В квартире было три комнаты. Но отдельную занял зять, внучка с Машенькой теснились в крохотной запроходняге, а старик жил на тычке, мешая всем. Ночью не спал, мучился днем, пока однажды не вспомнил о балконе. Напяливая на себя все мыслимые одежки, он теперь вытаскивал туда табурет (стул не умещался) и сидел часами, похожий на сторожиху. Потому окрестил себя по-польски «старушком». Стыдясь прохожих, вниз он глядел редко, а чаще — вдаль, на овраг, из которого вырастала гора ящиков, или вверх — в серое небо. Балконную дверь, чтобы не дуло, за ним закрывали, но он чувствовал, как нет-нет, а кто-нибудь из домашних посмотрит в стекло: мол, не помер или не сиганул через перильца? Помереть старик был готов, однако валяться на тротуаре дряхлой, обмотанной шарфами и шалями, куклой не хотелось…
«Я тут как в вольере, — думал Челышев. — Пятый этаж без лифта — вот она моя смерть…»

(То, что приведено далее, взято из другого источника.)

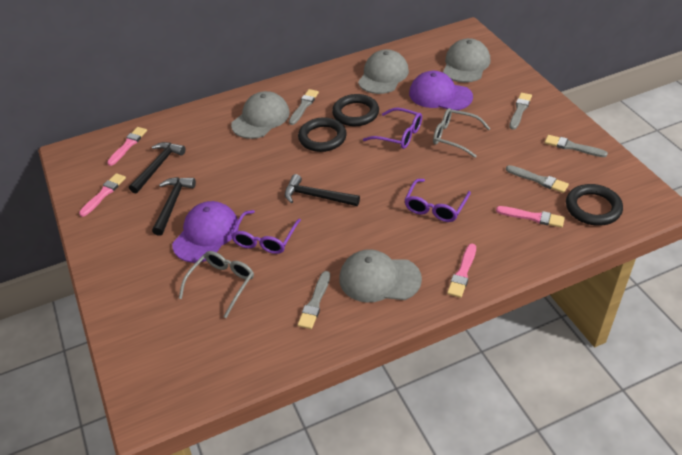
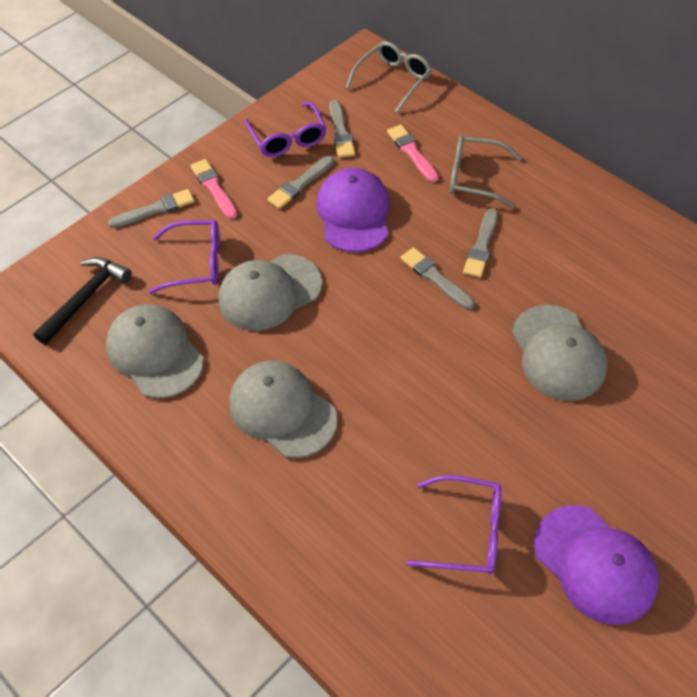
black hammer: [129,142,185,194] [152,177,196,236] [285,174,360,206] = 3 -> [33,257,131,345] = 1
black ring: [298,117,347,152] [332,94,379,126] [566,184,623,226] = 3 -> none = 0
pink brush: [79,173,126,217] [107,127,147,166] [447,244,476,298] [496,206,565,228] = 4 -> [190,159,237,219] [387,124,439,182] = 2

Возможно, он набрался бы духу спуститься на улицу и возвращался бы не спеша, приваливаясь к стенкам на каждом полумарше. Но тогда его заставили бы выносить мусор, загрузили бы магазинами, прачечной и еще Бог знает чем. Поэтому он выбрал тесный балкончик. Ненадежно приваренная к стене люлька стала последним прибежищем. Порой, как ребенок, теряя чувство реального, старик воображал, что отсюда по воздуху ближе к Америке, и значит — к Жене. Но бред кончался. Челышев стучал в стекло, и если дверь открывала внучка, то ворчала:
— Дует… Надо заклеить балкон. А то я никогда не избавлюсь от насморков и не получу аттестата зрелости.
«Не получишь, потому что не тем занята», — мысленно отвечал ей старик. Он уже кое-что знал о внучке. Однажды, когда дочь и зять ушли, Светланка заперлась с телефоном в отдельной комнате.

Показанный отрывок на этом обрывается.